Wie auf der Startseite angekündigt, bin ich bekennender Soziologe. Aus diesem Grund ist es mein Bestreben, das Potenzial von KI mit dem Potenzial meiner wissenschaftlichen Zunft der Sozialwissenschaften zusammenzubringen. Eigentlich komme ich eher aus der quantitativ-empirischen Richtung. Ich bin aber der Überzeugung, dass mit KI und ihrem Potenzial eine Sternstunde der qualitativen Sozialforschung bevorsteht. Bei den qualitativen Methoden fasziniert mich schon immer die Grounded Theory: Diese Form der empirisch-geleiteten während des gesamten Forschungsprozess offenen Theoriebildung habe ich bereits in meiner Dissertation über das Thema Mentoring zu schätzen gelernt.
Kernidee. Künstliche Intelligenz (KI) kann Grounded Theory (GT) dort stark machen, wo GT am meisten leistet: beim systematischen Vergleichen, beim vorsichtigen Abstrahieren und bei der expliziten Reflexion.

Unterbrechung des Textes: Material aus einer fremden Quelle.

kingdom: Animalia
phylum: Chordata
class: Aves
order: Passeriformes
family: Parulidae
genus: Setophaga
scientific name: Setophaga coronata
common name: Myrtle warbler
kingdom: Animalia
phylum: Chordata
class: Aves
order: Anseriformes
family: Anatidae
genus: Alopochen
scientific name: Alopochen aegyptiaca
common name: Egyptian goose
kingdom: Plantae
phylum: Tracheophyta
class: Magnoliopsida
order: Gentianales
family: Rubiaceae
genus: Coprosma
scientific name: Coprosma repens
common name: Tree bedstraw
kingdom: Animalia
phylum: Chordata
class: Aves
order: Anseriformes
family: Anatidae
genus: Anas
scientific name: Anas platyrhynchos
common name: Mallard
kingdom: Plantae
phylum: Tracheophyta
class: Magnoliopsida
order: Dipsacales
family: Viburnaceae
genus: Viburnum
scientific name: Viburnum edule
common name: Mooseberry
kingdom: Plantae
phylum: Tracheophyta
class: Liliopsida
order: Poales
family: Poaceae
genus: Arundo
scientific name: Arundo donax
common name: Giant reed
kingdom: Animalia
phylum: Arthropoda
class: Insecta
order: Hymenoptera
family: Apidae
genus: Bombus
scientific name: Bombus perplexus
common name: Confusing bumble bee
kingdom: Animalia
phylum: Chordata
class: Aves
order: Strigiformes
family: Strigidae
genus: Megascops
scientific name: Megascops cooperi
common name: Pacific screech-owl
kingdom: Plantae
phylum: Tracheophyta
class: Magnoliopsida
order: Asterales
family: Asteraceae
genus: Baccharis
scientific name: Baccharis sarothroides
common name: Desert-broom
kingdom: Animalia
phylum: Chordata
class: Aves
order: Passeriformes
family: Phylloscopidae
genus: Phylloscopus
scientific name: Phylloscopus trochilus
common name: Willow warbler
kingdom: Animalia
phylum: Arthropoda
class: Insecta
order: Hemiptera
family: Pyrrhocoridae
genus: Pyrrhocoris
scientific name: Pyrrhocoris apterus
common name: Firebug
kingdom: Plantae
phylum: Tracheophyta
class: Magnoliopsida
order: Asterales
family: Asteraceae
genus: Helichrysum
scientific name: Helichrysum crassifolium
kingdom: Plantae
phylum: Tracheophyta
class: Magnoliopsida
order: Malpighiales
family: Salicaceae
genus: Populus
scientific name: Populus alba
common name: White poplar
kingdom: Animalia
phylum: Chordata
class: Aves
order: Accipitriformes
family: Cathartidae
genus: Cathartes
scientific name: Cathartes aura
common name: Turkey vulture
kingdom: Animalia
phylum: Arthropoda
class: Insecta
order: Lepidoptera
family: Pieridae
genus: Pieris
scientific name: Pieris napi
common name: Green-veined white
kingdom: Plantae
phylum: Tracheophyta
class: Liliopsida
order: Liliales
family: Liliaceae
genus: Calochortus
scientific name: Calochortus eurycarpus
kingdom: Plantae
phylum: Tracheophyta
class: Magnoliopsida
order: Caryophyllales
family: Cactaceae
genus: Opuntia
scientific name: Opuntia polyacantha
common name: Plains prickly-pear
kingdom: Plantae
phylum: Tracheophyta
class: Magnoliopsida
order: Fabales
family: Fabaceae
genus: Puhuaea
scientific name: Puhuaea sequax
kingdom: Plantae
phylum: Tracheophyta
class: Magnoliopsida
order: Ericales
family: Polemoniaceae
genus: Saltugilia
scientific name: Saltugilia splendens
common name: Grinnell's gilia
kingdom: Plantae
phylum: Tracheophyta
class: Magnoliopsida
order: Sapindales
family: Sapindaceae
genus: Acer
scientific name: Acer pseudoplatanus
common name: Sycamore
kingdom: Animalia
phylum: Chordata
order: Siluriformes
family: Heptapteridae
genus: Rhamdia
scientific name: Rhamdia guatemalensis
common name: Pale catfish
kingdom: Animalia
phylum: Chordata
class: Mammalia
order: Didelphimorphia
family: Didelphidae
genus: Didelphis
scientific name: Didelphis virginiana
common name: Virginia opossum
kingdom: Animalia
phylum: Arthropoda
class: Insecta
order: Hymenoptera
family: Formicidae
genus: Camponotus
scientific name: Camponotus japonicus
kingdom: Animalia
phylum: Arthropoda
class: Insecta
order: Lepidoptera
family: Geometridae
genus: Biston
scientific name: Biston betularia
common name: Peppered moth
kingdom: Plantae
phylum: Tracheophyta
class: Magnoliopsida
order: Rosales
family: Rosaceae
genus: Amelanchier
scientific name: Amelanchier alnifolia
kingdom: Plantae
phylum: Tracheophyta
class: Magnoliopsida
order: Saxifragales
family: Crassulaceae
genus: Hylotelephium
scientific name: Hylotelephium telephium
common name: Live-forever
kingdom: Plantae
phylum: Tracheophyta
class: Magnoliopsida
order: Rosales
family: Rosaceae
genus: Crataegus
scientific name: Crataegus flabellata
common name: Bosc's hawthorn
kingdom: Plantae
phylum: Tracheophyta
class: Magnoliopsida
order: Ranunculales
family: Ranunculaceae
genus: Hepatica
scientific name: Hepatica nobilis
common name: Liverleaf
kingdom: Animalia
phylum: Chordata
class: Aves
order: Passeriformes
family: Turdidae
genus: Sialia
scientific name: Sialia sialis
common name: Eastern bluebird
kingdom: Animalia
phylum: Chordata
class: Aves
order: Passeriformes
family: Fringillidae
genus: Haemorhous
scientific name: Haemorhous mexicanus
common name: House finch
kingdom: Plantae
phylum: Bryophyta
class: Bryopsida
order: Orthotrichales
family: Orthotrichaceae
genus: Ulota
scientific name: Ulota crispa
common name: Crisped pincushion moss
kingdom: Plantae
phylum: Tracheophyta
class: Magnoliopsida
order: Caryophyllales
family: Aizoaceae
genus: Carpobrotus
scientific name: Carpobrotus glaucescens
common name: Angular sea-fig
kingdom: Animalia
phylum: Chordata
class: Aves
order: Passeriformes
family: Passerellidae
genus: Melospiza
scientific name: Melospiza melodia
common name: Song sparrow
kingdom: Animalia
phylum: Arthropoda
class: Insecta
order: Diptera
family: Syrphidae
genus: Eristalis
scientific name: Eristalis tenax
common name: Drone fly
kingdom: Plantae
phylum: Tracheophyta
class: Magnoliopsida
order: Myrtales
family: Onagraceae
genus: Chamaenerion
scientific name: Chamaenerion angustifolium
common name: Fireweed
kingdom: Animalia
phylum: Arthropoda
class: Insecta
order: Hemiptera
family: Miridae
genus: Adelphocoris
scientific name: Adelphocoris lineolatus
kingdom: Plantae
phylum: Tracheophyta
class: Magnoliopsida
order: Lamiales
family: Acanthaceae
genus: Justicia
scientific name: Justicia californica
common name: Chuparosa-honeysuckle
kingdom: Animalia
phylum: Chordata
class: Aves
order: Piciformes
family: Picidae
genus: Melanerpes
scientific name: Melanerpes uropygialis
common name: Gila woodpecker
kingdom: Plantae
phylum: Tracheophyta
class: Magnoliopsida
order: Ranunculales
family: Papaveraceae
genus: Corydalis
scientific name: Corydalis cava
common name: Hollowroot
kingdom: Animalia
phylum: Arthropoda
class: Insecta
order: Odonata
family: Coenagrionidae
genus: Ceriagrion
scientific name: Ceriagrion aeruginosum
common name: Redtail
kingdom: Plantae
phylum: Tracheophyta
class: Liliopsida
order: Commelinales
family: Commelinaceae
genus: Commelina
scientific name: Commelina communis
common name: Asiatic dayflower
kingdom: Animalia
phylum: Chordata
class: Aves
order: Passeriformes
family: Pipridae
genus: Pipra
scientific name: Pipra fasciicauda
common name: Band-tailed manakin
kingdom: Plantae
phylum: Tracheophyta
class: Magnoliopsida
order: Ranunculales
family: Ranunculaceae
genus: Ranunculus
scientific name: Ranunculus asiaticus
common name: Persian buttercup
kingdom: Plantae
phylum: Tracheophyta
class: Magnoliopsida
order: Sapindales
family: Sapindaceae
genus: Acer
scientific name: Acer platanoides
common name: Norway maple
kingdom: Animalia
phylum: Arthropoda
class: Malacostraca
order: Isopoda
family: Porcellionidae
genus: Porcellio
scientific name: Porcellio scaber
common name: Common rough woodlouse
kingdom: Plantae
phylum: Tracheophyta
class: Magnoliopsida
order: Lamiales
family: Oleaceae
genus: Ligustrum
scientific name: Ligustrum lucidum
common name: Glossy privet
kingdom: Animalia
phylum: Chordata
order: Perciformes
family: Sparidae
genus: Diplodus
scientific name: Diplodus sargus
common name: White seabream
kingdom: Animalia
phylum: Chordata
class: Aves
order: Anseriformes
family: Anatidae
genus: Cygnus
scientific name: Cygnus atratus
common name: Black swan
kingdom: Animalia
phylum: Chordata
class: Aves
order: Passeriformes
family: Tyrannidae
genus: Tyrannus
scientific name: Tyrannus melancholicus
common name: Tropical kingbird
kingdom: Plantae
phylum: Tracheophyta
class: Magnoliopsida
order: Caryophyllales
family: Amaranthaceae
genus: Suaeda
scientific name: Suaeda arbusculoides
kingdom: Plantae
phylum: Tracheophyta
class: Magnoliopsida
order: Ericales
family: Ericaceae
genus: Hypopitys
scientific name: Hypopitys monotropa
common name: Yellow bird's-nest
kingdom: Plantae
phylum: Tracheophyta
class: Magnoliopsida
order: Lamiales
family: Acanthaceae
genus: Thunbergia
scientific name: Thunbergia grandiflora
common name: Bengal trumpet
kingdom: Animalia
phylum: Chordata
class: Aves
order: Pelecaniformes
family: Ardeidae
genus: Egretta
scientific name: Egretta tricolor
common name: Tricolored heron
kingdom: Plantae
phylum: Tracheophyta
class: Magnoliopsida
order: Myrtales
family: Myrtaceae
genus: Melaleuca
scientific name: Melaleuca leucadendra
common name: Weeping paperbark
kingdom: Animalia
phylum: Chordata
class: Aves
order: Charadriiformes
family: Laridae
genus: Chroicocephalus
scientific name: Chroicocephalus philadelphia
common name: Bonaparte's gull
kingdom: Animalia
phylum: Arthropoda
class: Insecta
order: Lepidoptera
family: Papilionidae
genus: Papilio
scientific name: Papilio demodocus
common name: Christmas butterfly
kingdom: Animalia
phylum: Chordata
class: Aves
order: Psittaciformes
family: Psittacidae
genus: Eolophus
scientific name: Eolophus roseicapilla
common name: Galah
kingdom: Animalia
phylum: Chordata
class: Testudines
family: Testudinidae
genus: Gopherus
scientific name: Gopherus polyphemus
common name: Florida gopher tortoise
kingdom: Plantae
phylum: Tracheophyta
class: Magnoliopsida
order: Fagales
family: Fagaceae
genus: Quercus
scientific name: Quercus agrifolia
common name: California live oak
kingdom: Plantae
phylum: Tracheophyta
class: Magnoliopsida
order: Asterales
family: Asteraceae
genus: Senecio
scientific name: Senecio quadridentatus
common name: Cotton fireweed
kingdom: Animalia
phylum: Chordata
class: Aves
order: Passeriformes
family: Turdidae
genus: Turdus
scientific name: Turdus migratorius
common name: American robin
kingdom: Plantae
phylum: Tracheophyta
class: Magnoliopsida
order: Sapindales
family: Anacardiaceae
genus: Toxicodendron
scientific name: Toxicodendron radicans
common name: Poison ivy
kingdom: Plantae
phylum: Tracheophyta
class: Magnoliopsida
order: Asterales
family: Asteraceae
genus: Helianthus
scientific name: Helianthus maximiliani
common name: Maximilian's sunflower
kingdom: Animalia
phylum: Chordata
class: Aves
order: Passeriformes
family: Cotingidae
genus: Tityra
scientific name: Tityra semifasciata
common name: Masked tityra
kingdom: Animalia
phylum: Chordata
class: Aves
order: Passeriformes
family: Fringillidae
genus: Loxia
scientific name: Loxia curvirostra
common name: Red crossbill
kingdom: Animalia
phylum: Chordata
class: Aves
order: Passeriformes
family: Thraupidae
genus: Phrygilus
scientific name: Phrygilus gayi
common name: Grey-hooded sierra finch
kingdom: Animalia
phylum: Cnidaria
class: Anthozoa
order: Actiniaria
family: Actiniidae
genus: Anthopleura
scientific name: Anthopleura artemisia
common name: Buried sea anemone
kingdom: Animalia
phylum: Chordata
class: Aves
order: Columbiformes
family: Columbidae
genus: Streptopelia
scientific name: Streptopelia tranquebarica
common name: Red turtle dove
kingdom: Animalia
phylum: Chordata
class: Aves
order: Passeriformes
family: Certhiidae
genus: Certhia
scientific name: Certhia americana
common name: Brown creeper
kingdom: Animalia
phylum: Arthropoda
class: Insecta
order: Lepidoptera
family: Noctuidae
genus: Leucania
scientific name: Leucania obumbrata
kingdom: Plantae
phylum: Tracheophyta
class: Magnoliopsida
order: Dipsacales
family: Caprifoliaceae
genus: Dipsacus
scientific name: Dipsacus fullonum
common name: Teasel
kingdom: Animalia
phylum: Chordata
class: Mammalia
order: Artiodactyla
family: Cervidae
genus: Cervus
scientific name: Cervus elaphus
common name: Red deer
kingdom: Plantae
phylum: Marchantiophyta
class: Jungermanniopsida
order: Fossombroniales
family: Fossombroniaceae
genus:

Damit das gelingt, braucht es einen klaren theoretischen Rahmen (Glaser & Strauss, 1967; Charmaz, 2014), eine kritische Haltung zur Falsifikation (Popper, 1959, 1963) und ein Bewusstsein dafür, dass unsere Kategorien soziale Konstruktionen sind (Berger & Luckmann, 1966).
Ein theoretischer Rahmen für „KI × GT“
- GT als Vergleichsmaschine. Offenes Kodieren, konstantes Vergleichen und theoretisches Sampling bilden den Motor der Theoriebildung aus dem Material heraus (Glaser & Strauss, 1967). KI kann hier Vorarbeit leisten: segmentieren, Hinweise auf Wiederholungen geben, Gegencases vorschlagen – die interpretative Entscheidung bleibt beim Forschungsteam (Glaser, 1978; Corbin & Strauss, 2015).
- Konstruktivistische Erdung. In der konstruktivistischen GT werden Kategorien co‑konstruiert – zwischen Feld, Forschenden und Texten (Charmaz, 2014). KI ist dann keine neutrale Instanz, sondern ein weiterer Akteur in diesem Konstruktionsprozess, dessen Vorschläge wir transparent und reflexiv einbinden.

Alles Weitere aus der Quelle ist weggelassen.